Citing the ABC notice, the Bank contends on appeal that it was "undisputed that the Bank's secured debt was $8,368,528 as of the date of the Assignment." Such amount, however, is not consistent with the evidence presented at the trial, and possibly reflects all secured debt as of the date of the ABC, not only the indebtedness to the Bank. --------
¶ 61 Closing Argument
¶ 62 Wilhelm Management's final argument is that the trial court abused its discretion by restricting the content of its attorney's arguments regarding its damages. The trial court stated, in part, that counsel would not be permitted to argue that damages were $3.5 million, i.e., the amount Wilhelm Management loaned iMetals. The trial court further stated that counsel could argue that additional money may have been received if the Assignee had waited a period of time for a better offer. The trial court would not permit counsel to argue regarding the potential purchaser or the purchase amount on any such offer "because there was no evidence of that." ¶ 63 "Attorneys are afforded wide latitude during closing argument and may comment and argue on the evidence and any inference that may be fairly drawn from that evidence." Clarke v. Medley Moving & Storage, Inc., 381 Ill. App. 3d 82, 95 (2008). We will not reverse a trial court's determinations regarding closing arguments absent a clear abuse of discretion. Id. ¶ 64 We cannot conclude that the trial court abused its discretion in not permitting Wilhelm Management's counsel to comment on hypothetical purchase offers with respect to the iMetals assets. See, e.g., People v. Harris, 132 Ill. 2d 366, 391 (1989) (finding no abuse of discretion where the trial court sustained the prosecutor's objection to the defense counsel's "speculative" comments). In addition, for the reasons discussed above, the $3.5 million debt to Wilhelm Management purportedly incurred by iMetals in a period prior to the ABC does not mean that Wilhelm Management's damages due to the Bank's conduct during the ABC amounted to $3.5 million. Finally, given that the jury ruled in Wilhelm Management's favor on Count VII and awarded $500,000, any negative effect of the trial court's restrictions on its counsel's arguments appears to have been minimal.
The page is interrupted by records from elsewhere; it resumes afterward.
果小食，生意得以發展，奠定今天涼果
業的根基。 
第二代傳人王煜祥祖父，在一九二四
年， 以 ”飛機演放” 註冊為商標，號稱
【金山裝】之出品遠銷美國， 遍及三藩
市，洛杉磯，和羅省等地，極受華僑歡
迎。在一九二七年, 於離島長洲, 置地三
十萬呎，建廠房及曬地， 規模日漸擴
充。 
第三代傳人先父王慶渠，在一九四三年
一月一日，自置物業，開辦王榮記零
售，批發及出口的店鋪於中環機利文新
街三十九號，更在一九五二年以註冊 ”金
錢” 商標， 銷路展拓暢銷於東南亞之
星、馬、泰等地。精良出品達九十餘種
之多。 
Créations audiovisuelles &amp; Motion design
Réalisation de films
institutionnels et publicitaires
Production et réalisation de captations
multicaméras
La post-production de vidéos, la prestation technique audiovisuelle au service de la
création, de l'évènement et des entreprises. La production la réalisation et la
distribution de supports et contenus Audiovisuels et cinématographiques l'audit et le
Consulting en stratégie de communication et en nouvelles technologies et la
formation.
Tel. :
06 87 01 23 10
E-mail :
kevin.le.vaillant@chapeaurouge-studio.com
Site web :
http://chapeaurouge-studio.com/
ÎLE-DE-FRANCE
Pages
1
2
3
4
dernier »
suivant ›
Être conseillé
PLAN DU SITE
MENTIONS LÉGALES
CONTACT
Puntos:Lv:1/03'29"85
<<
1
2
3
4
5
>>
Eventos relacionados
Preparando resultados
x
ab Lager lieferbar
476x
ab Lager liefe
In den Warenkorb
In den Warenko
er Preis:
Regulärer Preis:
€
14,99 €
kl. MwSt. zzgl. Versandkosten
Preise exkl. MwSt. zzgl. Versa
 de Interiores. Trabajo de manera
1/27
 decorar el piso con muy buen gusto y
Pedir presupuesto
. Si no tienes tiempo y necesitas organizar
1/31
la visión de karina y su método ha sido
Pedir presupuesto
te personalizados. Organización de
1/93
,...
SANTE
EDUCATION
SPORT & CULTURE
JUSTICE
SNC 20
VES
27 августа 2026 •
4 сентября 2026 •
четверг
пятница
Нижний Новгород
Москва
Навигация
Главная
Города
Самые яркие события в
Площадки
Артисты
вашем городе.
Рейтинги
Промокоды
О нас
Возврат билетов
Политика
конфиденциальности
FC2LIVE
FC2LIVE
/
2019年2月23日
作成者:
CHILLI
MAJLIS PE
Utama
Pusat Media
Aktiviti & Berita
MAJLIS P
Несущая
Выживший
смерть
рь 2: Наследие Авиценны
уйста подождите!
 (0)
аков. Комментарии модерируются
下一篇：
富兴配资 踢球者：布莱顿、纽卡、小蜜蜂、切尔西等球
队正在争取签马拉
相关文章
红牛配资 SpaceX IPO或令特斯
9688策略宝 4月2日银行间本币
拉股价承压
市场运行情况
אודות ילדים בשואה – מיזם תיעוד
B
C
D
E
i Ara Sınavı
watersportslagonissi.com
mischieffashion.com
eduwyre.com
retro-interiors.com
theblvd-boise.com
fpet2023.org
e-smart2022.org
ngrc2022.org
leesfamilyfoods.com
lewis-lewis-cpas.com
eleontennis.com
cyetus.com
As we share the trial court's view that the jury's verdict was unsupported by the evidence, we need not further analyze the impact of the trial court's restrictions on closing arguments.
¶ 65 CONCLUSION
¶ 66 The evidence and the inferences therefrom, viewed in the light most favorable to Wilhelm Management, so overwhelmingly favored the Bank that no contrary verdict based on that evidence could ever stand. We thus affirm the judgment of the circuit court of Cook County granting the Bank's motion for judgment notwithstanding the verdict, vacating the jury verdict, and entering judgment in favor of the Bank. ¶ 67 Affirmed.